Eight medical personnel are to stand trial accused of criminal negligence in the death of legendary Argentinian footballer Diego Maradona.
No date has been set for the trial of the eight over Maradona's death in 2020, which prosecutors say was due to "omissions" by his caregivers who abandoned him "to his fate" during home hospitalization. Maradona died aged 60 in 2020 while recovering from brain surgery for a blood clot, and after decades of battles with cocaine and alcohol addictions.
Neurosurgeon and family doctor Leopoldo Luque, psychiatrist Agustina Cosachov, psychologist Carlos Diaz, medical coordinator Nancy Forlini and four others including nurses were placed under investigation.
Prosecutors have asked that they be tried for negligent homicide.
They claim mismanagement by the team had placed the football legend in a "situation of helplessness."
The accused risk sentences ranging from eight to 25 years in prison.
According to the prosecutors, the defendants "were the protagonists of an unprecedented, totally deficient and reckless hospitalization at home", allegedly responsible for a "series of improvisations, management failures, and shortcomings."

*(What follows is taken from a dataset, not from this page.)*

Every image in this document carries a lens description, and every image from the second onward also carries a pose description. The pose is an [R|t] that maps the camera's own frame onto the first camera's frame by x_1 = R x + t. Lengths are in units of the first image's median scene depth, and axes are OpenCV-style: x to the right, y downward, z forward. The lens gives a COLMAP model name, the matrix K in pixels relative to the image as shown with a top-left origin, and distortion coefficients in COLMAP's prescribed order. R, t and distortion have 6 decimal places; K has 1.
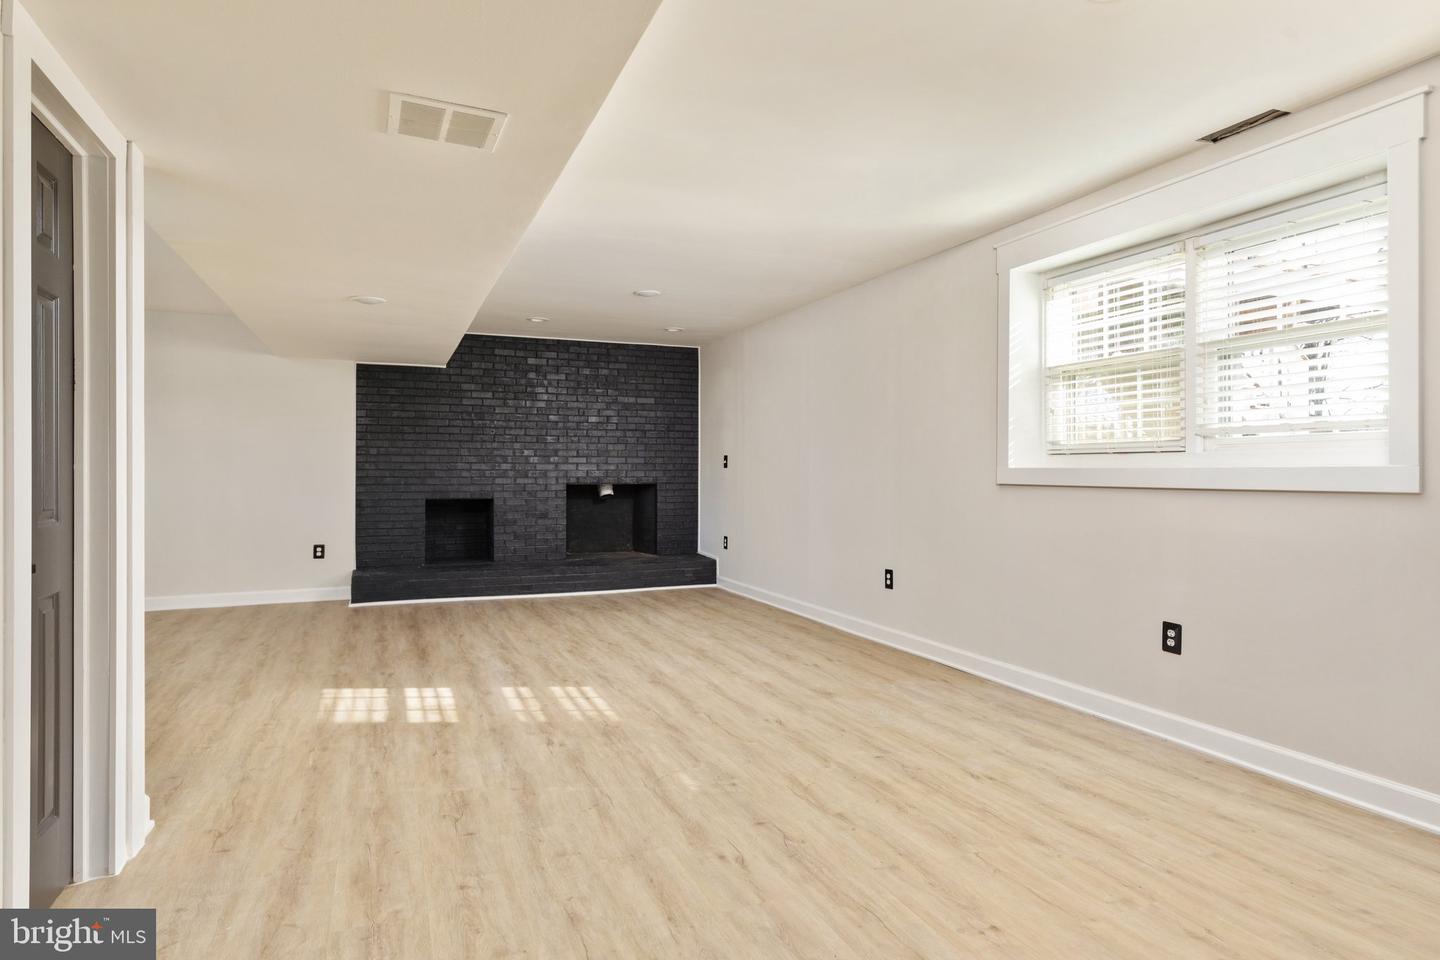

The doctor said he had done "everything he could, up to the impossible".
Diego Maradona is largely considered to be one of the greatest footballers to ever play the game. He was captain when Argentina won the 1986 World Cup, scoring the famous 'Hand of God' goal against England in the quarter-finals.

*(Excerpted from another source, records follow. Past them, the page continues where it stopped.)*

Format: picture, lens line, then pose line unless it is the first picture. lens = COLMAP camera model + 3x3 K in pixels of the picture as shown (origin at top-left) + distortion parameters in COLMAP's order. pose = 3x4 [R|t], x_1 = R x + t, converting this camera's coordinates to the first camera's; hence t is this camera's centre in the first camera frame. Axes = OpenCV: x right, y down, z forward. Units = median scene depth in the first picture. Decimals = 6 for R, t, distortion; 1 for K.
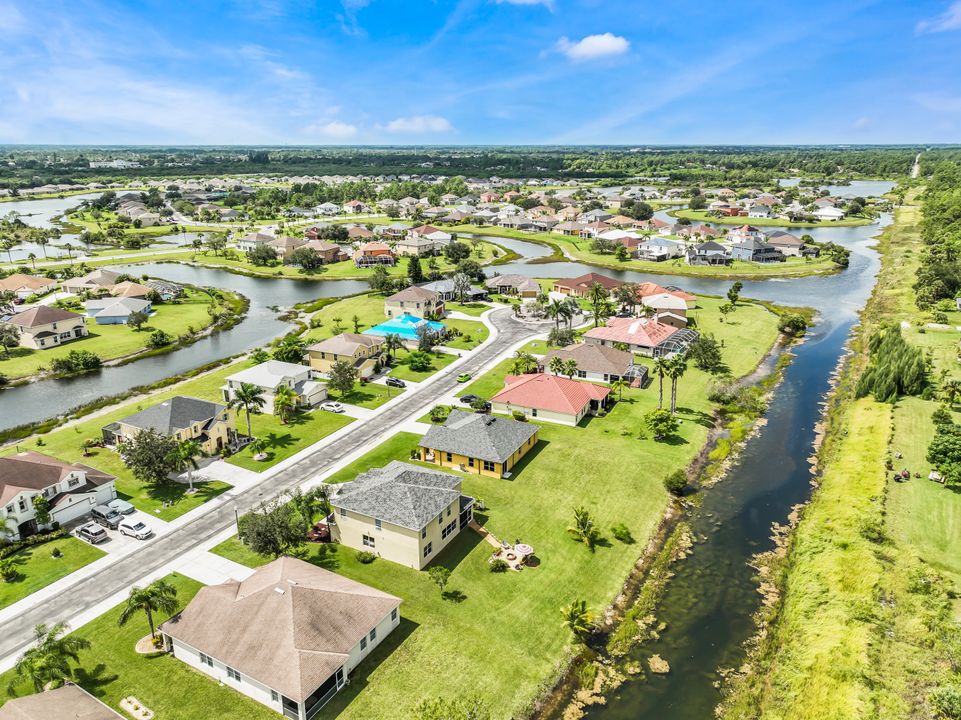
lens RADIAL K [[677.9, 0, 482.9], [0, 677.9, 362.8], [0, 0, 1]] dist [0.008304, 0.010994]
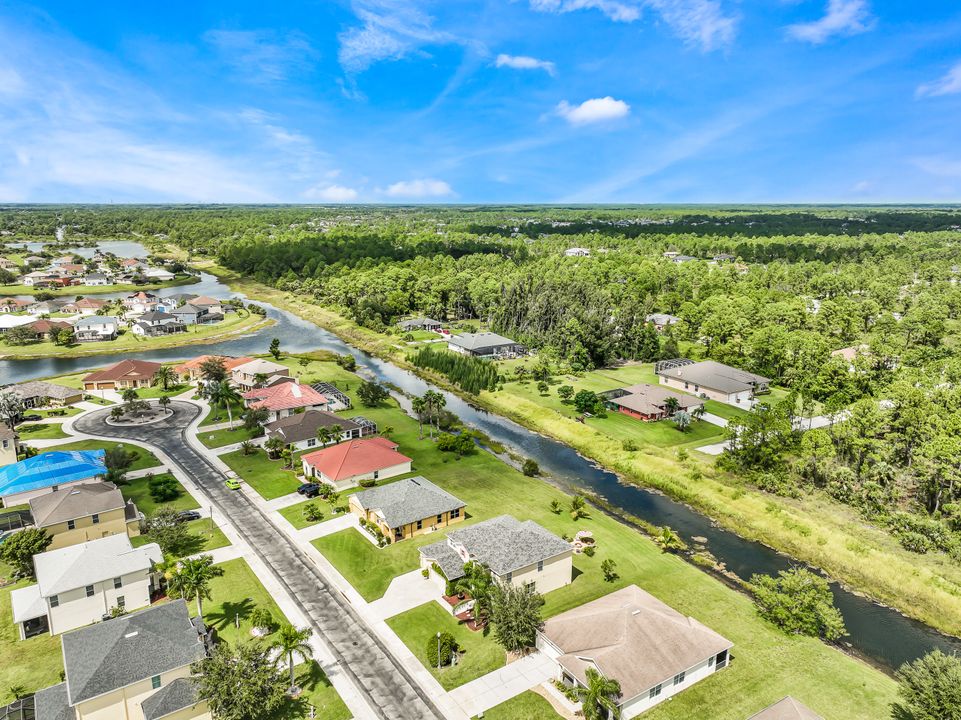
lens RADIAL K [[677.9, 0, 482.9], [0, 677.9, 362.8], [0, 0, 1]] dist [0.008304, 0.010994]
pose [[0.463455, -0.201261, 0.862962, -1.029597], [0.270784, 0.959447, 0.078338, -0.187206], [-0.843733, 0.197370, 0.499159, 0.417115]]
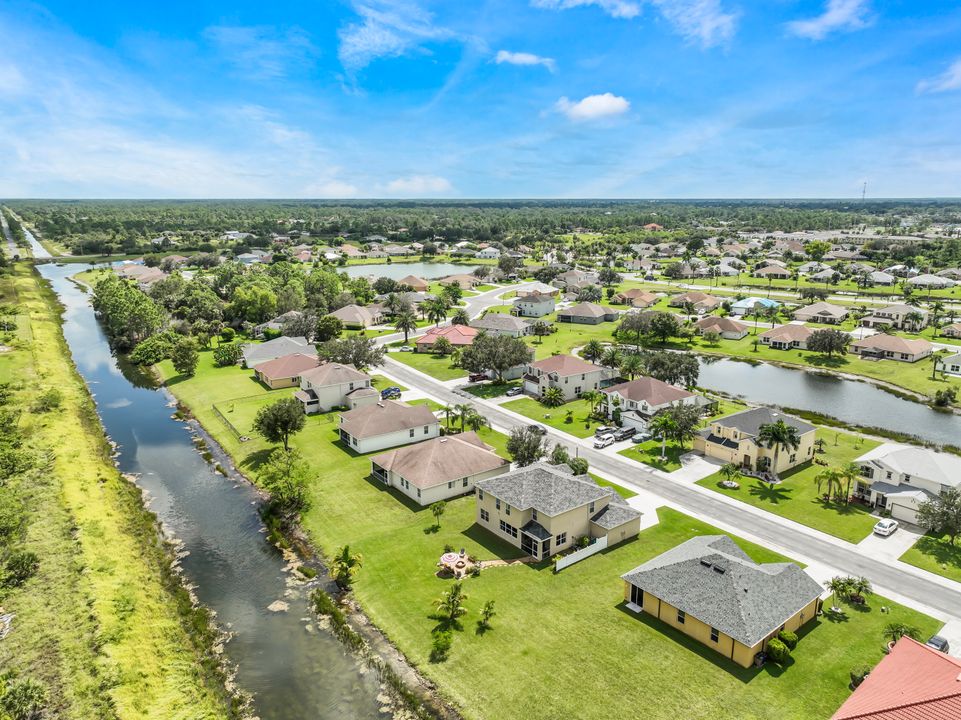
lens RADIAL K [[677.9, 0, 482.9], [0, 677.9, 362.8], [0, 0, 1]] dist [0.008304, 0.010994]
pose [[-0.407933, 0.218554, -0.886468, 0.809589], [-0.280304, 0.894058, 0.349414, -0.325026], [0.868919, 0.391018, -0.303454, 1.153407]]
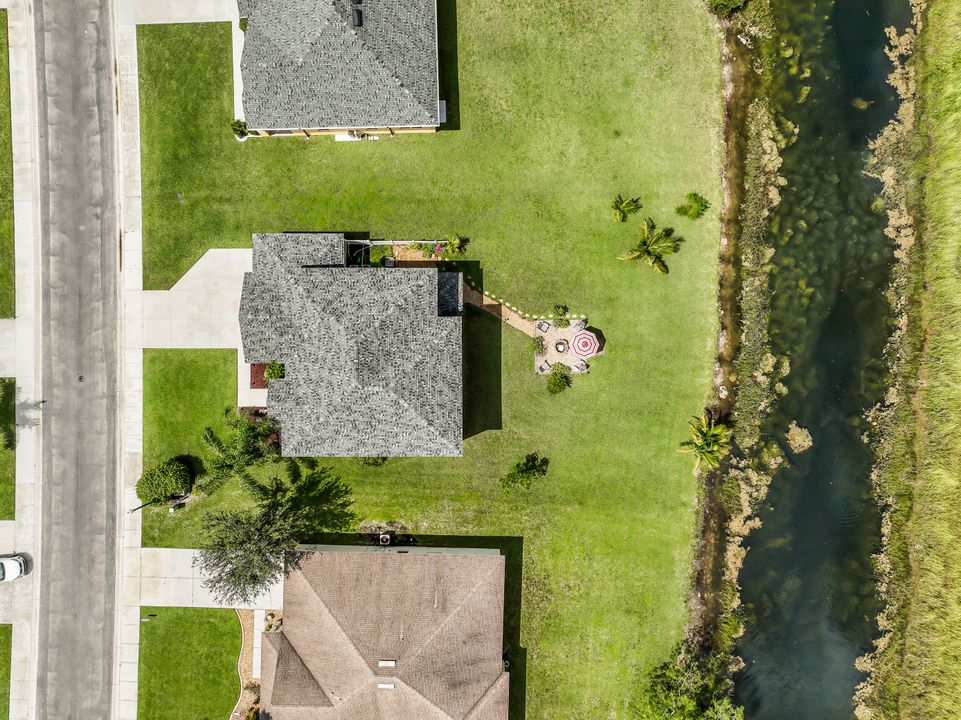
lens RADIAL K [[677.9, 0, 482.9], [0, 677.9, 362.8], [0, 0, 1]] dist [0.008304, 0.010994]
pose [[0.881882, -0.471448, 0.004614, -0.034920], [0.136111, 0.263952, 0.954884, -0.336673], [-0.451396, -0.841466, 0.296944, 0.780931]]
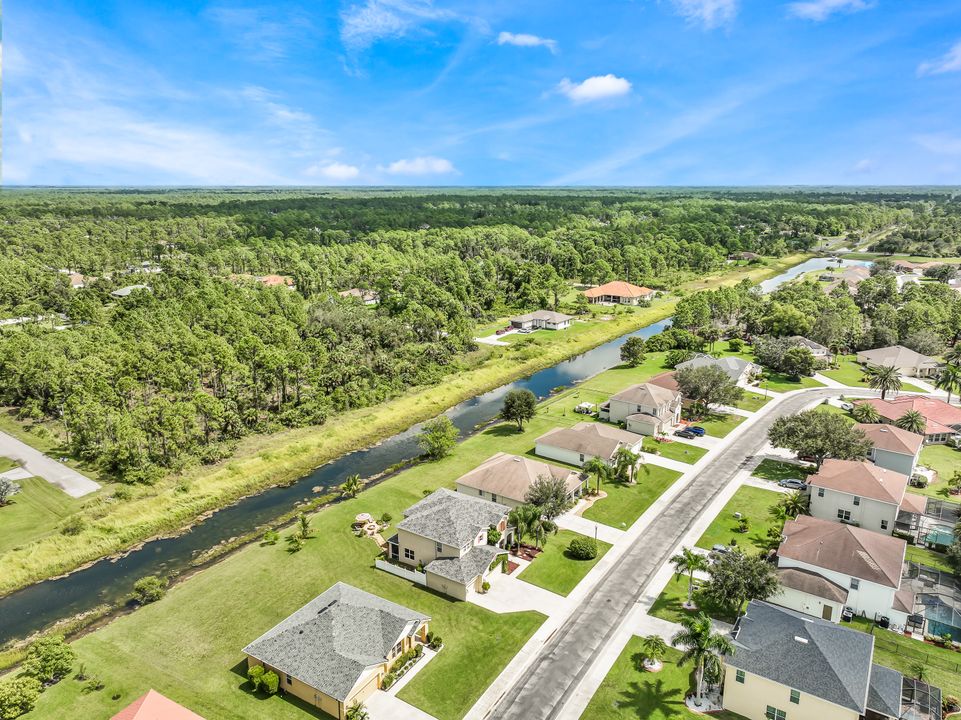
lens RADIAL K [[677.9, 0, 482.9], [0, 677.9, 362.8], [0, 0, 1]] dist [0.008304, 0.010994]
pose [[-0.996709, -0.020722, 0.078371, -0.251859], [0.024982, 0.841205, 0.540139, -0.639900], [-0.077119, 0.540319, -0.837919, 1.801050]]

During the second half of his career, Maradona struggled with cocaine addiction and was banned for 15 months after testing positive for the drug in 1991.
The news of his death threw the football world - and his home country of Argentina - into deep mourning, with many thousands of people queuing for hours to walk by his coffin at the presidential palace in Buenos Aires.
Maradona is widely considered one of the greatest footballers in history.